В голосе его опять была горечь. Он опустился рядом на землю и стал о чём-то думать. Вера поглядывала на него краешком глаз, покусывала нижнюю губу и теперь размышляла, как ей себя вести с ним, что отвечать. О чём он будет с ней говорить, она примерно знала.
— Напугали же вы нас, особенно мать с отцом, когда пришли тогда к нам, — сказала она.
Алейников поднял на неё тяжёлый взгляд, долго и внимательно рассматривал девушку.
— Что вы так смотрите?
— Да, люди, к сожалению, боятся меня.
— А вам разве это неприятно? — усмехнулась она.
Под лохматыми бровями у Алейникова вспыхнул вопросительный огонёк. Но он тотчас погас, чуть продолговатое лицо его сделалось угрюмым и холодным.
— Слушай, Вера, — он снова перешёл на «ты», так ему было всё-таки удобнее. — Я понимаю, как я жалок и смешон… в этом своём положении. Ты в дочери мне годишься. Тебе двадцать, а мне пятьдесят. Я знаю также, что меня не поймёт никто, как не поняли твои родители. Отец твой вообще ни слова тогда не сказал, мать ответила, что не может ничего… и не хочет решать за дочь, что я должен у тебя спросить.
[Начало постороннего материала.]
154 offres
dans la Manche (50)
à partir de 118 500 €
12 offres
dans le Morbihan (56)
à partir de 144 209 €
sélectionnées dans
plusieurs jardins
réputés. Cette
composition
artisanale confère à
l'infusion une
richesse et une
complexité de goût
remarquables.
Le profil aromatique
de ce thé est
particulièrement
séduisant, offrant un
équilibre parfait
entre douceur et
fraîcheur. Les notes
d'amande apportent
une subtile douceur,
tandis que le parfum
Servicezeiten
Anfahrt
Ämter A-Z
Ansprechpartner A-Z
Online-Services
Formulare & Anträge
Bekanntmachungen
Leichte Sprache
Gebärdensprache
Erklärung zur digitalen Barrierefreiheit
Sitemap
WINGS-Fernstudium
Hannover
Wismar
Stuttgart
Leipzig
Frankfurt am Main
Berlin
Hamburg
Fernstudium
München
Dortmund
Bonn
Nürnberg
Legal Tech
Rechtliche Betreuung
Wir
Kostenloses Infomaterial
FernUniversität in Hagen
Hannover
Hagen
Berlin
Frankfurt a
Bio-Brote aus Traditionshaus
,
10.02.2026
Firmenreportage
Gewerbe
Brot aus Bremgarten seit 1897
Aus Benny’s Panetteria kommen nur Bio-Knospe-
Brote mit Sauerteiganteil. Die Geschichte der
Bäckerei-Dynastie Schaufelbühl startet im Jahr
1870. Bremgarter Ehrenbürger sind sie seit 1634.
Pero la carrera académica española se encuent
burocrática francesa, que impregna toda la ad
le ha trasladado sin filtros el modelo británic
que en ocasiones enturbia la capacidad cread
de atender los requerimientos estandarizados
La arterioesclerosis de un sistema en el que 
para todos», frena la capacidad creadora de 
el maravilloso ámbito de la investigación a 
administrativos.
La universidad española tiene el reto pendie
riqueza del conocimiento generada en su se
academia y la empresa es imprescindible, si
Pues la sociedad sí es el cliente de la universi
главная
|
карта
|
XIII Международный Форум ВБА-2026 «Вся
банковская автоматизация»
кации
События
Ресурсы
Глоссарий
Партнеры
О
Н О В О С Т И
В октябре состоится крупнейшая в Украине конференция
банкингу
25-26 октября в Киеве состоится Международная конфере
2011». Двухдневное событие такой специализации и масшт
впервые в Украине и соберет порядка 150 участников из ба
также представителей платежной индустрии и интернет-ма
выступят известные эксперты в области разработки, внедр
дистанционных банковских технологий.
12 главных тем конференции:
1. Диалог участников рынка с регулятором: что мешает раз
И вот… я решился спросить…
Когда он говорил, в голосе его была дрожь, он волновался, как мальчишка, не знал, куда девать свои глаза и руки. Вера сидела притихшая. Поставив локоть правой руки на колено, она прикрывала ладошкой лицо и… чуть улыбалась. Она теперь не боялась Алейникова, она успокоилась и думала: пятьдесят — это, конечно, много. Но он ещё ничего на вид, не очень страшный и моложавый. Без рубца на щеке был бы попригляднее, но и рубец не очень портит, придаёт даже какой-то колорит. Но вот интересно — сколько он проживёт ещё? Если лет десять, ей тогда будет тридцать. Это ещё ничего, ещё можно замуж выйти. А если двадцать, ей будет сорок лет. Это уже годы для женщины…
Думая так, Вера и сама понимала, что мысли её мерзкие и гадкие, и от этого чувствовала не то смущение, не то лёгкое раздражение. «А-а…» — мысленно отмахивалась она, хмуря брови. Но от чего хочет избавиться — от этих мыслей или от раздражения, вызванного ими, — тоже отчётливо понять не могла.
— Да, я решился у тебя спросить… — снова заговорил Алейников, не глядя на девушку. — Хотя понимаю, что, скорее всего, ты скажешь «нет». Но всё-таки я должен спросить, чтобы так или иначе выбраться из этого нелепейшего положения, в котором очутился…
Узкие и длинные полоски облаков над их головами потухли, и небо сразу стало ниже, воздух всё гуще наливался холодной вечерней мглой. Когда Вера и Алейников подошли сюда, Громотушкины кусты стояли недвижимо, сейчас ветра тоже не было, но деревья лениво покачивали верхушками, шумели иссохшей за лето листвой и неприятно и тоскливо. Алейников слушал этот неясный шум и о чём-то думал.
— Я не могу ответить сейчас, Яков Николаевич, ни «да», ни «нет».
— Хорошо, хорошо, — сказал он, отступив. — Только одна просьба у меня… Встретимся тут, на этом же месте, через неделю, в это же время? Нет, нет, не для того, чтобы ты сказала окончательный ответ, — прибавил он, видя, что Вера шевельнулась. — Ну просто… чтобы вместе побыть. С ответом я не буду торопить… Скажешь сама, когда захочешь.
Пустынно и тихо было здесь, в степи, у кромки Громотушкиных кустов. Только деревья уныло шумели, будто жалуясь на темноту, на одиночество и на то, что кончилось лето, посохли листья, скоро облетят, обсыплются, наступит длинная зима с длинными тёмными ночами, лютым морозом, пронзительным метельным воем.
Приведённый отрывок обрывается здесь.